Your goal:
Reproduce, word for word, the passage of the sewage sludge article that begins with the words containing "SEWAGE SLUDGE: MARPOL" and ends with "of sewage sludge.".

Page excerpt:
....................

SEWAGE SLUDGE: MARPOL ANNEX IV REVISION PART 2

MARPOL Annex IV is currently under revision by the IMO. We cover the most relevant topics in a multi-part article series:

PART 1: INTRODUCTION

PART 3: SEWAGE MANAGEMENT PLAN

PART 4: SEWAGE RECORD BOOK


Land-based wastewater treatment works (WWTW) serving our cities, towns, and villages turn raw sewage into clear effluent. They also produce an inevitable by-product called sewage sludge. All treatment methods produce sludge at some point, even if it is purely natural degradation. A major part of wastewater science and engineering concerns the characteristics, management, and sustainable recycling and disposal of sewage sludge.

CURRENT IMO REGULATIONS DON’T MENTION SEWAGE SLUDGE

But when it comes to sewage treatment onboard ships, the notion of sewage sludge does not exist in the IMO’s regulations – the MARPOL Annex IV. Without effective compliance monitoring, sewage sludge produced by the sewage treatment plants (STPs) has mostly been discharged into the STP effluent, making it ‘virtually raw sewage’ (MEPC 64/23, MEPC 67/8/1, MEPC 71/INF.22). So, to recognise, define and manage sewage sludge is essential.

....................

Supplied information:
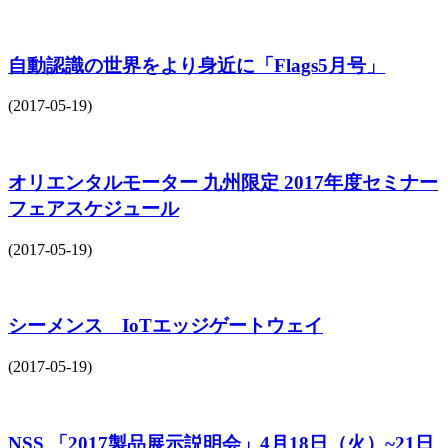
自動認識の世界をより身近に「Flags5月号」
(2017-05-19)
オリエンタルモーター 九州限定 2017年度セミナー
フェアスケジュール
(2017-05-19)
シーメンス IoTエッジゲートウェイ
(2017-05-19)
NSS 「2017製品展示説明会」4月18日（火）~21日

....................

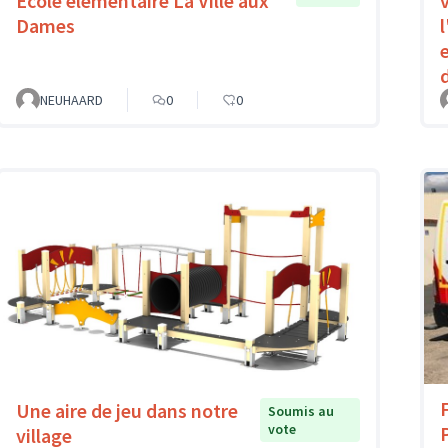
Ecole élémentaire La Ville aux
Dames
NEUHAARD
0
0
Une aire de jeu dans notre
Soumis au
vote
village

....................

Written answer:
SEWAGE SLUDGE: MARPOL ANNEX IV REVISION PART 2

MARPOL Annex IV is currently under revision by the IMO. We cover the most relevant topics in a multi-part article series:

PART 1: INTRODUCTION

PART 3: SEWAGE MANAGEMENT PLAN

PART 4: SEWAGE RECORD BOOK


Land-based wastewater treatment works (WWTW) serving our cities, towns, and villages turn raw sewage into clear effluent. They also produce an inevitable by-product called sewage sludge. All treatment methods produce sludge at some point, even if it is purely natural degradation. A major part of wastewater science and engineering concerns the characteristics, management, and sustainable recycling and disposal of sewage sludge.